For each dataset, we wish to compare the model that assumes constant slopes and a model that does not. That is, compare \[
log \left( \frac{p}{1 - p} \right)
= \beta_0
+ \beta_1 \text{Category}
+ \beta_2 x
\] and \[
log \left( \frac{p}{1 - p} \right)
= \beta_0
+ \beta_1 \text{Category}
+ \beta_2 x
+ \beta_3 \left( \text{Category} * x \right)
\] where I’m taking liberties with notation as we actually have \(k - 1\) parameters for \(k\) categories.
Interaction Term
One check would be to use \(\beta_3\) and conclude there is significant evidence to reject constant slopes hypothesis if and only if that variable is significant in output.
One advantage here being that we get a p-value for each new slope after the reference category (category A). If you have enough categories or enact enough tests, it would be expected that some p-values are significant even when the slopes are identical (Type I error).
Likelihood Ratio Test
A formal approach would be to fit the two (nested) models and assess if the introduction of \(\beta_3\) is worth the added complexity to the model. We can do this in a GLM context using a Chi-squared test.
For the example with no change in slope, we observe the p-value from the Chi-squared test (model 2 against model 1) is larger than \(0.05\) so we do not have evidence to reject the hypothesis that the slopes are identical.
anova( stats::glm(event ~ category + x, data = data_const_slopes), stats::glm(event ~ category * x, data = data_const_slopes),test ="Chisq")

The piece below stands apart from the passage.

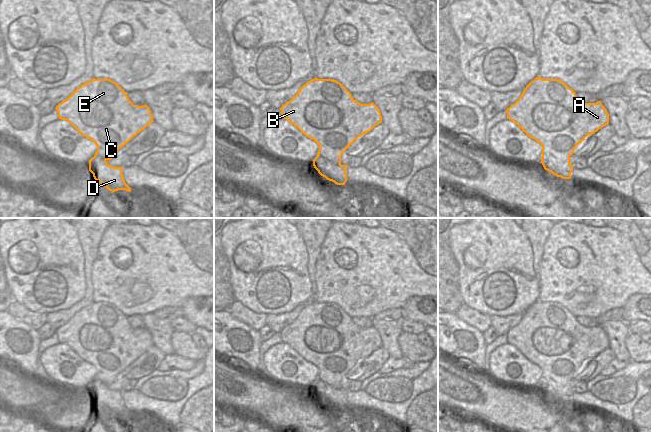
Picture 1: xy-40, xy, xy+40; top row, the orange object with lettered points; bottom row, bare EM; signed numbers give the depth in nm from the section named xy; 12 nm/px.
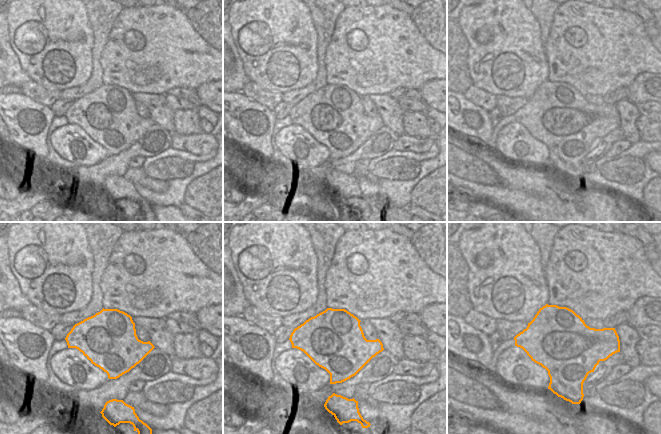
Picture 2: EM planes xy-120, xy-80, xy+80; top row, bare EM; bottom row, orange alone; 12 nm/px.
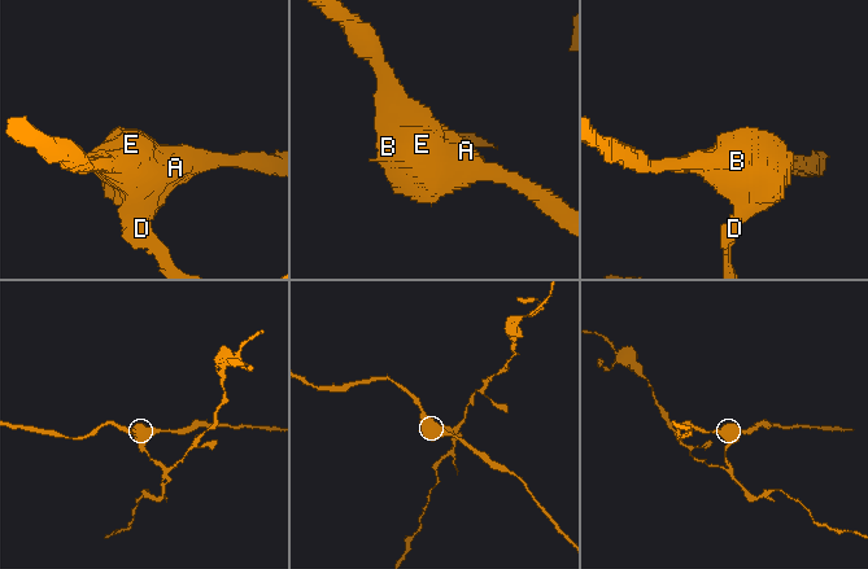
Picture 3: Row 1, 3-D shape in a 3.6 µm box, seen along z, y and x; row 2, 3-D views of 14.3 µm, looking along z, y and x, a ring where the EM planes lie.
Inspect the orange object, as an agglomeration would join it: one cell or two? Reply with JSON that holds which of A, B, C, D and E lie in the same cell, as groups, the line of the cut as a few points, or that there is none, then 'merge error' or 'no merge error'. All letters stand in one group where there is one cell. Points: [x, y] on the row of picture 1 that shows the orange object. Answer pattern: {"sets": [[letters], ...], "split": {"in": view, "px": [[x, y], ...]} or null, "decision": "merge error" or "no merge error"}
{"sets": [["A", "B", "C", "E"], ["D"]], "split": {"in": "xy+40", "px": [[542, 156], [548, 159], [557, 169], [565, 172], [569, 178]]}, "decision": "merge error"}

Analysis of Deviance Table
Model 1: event ~ category + x
Model 2: event ~ category * x
Resid. Df Resid. Dev Df Deviance Pr(>Chi)
1 2396 515.99
2 2394 515.61 2 0.37928 0.4146
On the contrary, the different slopes dataset results in a very significant p-value and so we have very significant evidence that the added term improved the model and the slopes are different.
anova( stats::glm(event ~ category + x, data = data_varying_slopes), stats::glm(event ~ category * x, data = data_varying_slopes),test ="Chisq")

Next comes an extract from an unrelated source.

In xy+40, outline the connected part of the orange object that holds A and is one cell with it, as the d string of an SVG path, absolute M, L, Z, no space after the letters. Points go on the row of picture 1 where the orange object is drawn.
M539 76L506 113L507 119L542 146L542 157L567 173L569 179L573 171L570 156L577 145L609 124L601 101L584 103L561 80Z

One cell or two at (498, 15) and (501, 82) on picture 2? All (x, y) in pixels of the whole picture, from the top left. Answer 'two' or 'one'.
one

Analysis of Deviance Table
Model 1: event ~ category + x
Model 2: event ~ category * x
Resid. Df Resid. Dev Df Deviance Pr(>Chi)
1 2396 530.01
2 2394 519.12 2 10.889 1.245e-11 ***
---
Signif. codes: 0 '***' 0.001 '**' 0.01 '*' 0.05 '.' 0.1 ' ' 1
Final Words
We have shown how to test a hypothesis within a frequentist approach and create a p-value, but interpreting these results with an applied dataset is difficult and should be handled with care, https://en.wikipedia.org/wiki/Misuse_of_p-values.
My initial approach to this would typically be Bayesian (see Bayesian varying slope models) so if there is anything I have missed, please let me know!